Cada vez que Fidel Castro hablaba de Venezuela siempre hacía referencia a que nuestro país poseía las más grandes reservas petroleras del mundo y que, por tanto, era el blanco inevitable de la codicia de las grandes transnacionales de la energía. Tan grande era el peligro, que se encargó personal y rutinariamente de recordar a los venezolanos que estos lobos estaban a la vuelta de la esquina, acechando el momento para dar cuenta de las desprevenidas ovejas.
Pasaba el tiempo y las reservas más grandes del mundo seguían allí, bajo tierra, esperando la llegada de los lobos. Y estos se fueron volviendo desconfiados y miraron hacia otros lados donde el petróleo no fuera tan “gran reserva” y tan sudoroso el esfuerzo de convertirlo en pingües ganancias para los accionistas gringos y europeos.
Pero Fidel no se olvidó del petróleo venezolano, al punto de que con cada nuevo gobierno que llegaba a Miraflores, el astuto barbudo insistía en convenir un trato que le permitiera recibir, en condiciones muy favorables, la cuota de barriles para su isla.
Tanto fue el cántaro al agua hasta que Fidel se encontró, luego de un largo peregrinaje por el desierto, con el comandante inmortal, fabricado a sus sueños y medidas, manirroto con lo que no era de él y regalón compulsivo a más no poder. En ese momento se supo que el lobo era Fidel y que por fin le había hincado el colmillo en la yugular al petróleo venezolano y, para peor, a precio justo estilo Sundee, por debajo del costo y sin margen de ganancia, a crédito, pagadero en cuotas alzhéimer, subsidiadas y olvidadizas, con barriles extras para ser comercializados en el mercado internacional, y pagaderos en moneda dura y no tan pura.
La verdad es que Fidel se sintió como Rico McPato, en ningún momento como un tarambana joven que ha heredado una fortuna, sino como un magnate petrolero que acababa de firmar uno de los contratos más suculentos de su larga vida de expoliador de riquezas ajenas. Bienvenido a Wall Street, míster Castro. Maestro.
Pero esta jugada con el petróleo venezolano no ha sido la única joya de la corona, sino la culminación de una larga carrera de estafas y engaños financieros a decenas de países. De allí que Fidel Castro inició una larga, reiterativa y cínica campaña global contra “el pago de la deuda por parte de los países pobres”, pero que, en el fondo, reunía no solo sus viejas artimañas de no cancelar los préstamos con los financistas internacionales sino que abría un paraguas para el resto de los dictadores tercermundistas que colocaban esos préstamos en cuenta personales en Suiza y otros paraísos fiscales.

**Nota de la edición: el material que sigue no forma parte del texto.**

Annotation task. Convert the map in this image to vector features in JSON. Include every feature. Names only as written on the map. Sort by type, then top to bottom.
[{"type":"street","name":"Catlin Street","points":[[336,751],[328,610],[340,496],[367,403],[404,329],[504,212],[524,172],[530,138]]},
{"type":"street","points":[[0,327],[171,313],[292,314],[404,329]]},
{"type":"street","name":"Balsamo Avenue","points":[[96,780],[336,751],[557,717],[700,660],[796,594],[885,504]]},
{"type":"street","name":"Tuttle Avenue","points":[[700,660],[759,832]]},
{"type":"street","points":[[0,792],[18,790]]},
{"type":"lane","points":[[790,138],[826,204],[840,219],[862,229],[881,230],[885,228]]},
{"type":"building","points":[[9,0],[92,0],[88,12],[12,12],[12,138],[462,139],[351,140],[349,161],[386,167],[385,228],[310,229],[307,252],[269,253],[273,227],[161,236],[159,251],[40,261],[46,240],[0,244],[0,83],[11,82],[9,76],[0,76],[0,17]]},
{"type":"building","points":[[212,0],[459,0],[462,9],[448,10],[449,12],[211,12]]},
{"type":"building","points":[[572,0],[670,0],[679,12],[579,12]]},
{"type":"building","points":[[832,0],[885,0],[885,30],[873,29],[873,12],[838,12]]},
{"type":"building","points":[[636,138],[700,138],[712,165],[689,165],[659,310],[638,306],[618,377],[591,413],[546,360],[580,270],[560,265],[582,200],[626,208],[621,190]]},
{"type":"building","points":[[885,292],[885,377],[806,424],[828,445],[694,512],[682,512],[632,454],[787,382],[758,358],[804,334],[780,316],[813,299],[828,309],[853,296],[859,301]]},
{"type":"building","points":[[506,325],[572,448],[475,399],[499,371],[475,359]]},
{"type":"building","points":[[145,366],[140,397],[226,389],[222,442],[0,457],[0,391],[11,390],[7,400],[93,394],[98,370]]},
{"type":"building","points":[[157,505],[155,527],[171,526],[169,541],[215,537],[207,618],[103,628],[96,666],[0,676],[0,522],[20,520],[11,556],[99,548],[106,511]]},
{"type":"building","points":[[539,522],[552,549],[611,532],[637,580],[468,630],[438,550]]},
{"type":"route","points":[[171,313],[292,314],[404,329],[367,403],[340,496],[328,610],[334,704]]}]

Fidel afinó además una cínica estrategia: se declaraba en mora, prometía abrirse un poco al respeto a los derechos humanos y luego de este acto de constricción exigía la condonación de buena parte de la deuda acumulada que, en realidad, era basura incobrable. ¡Y se la condonaban años tras años! Milagro e imbecilidad de la burocracia europea.
Venezuela vive hoy una escasez única en el mundo: no hay billetes, y los que circulan tiene el mismo valor del equipo que gobierna este país; es decir, poco o nulo. Somos, quizás, el único país en el cual los bolsillos de los pantalones y las carteras son inútiles.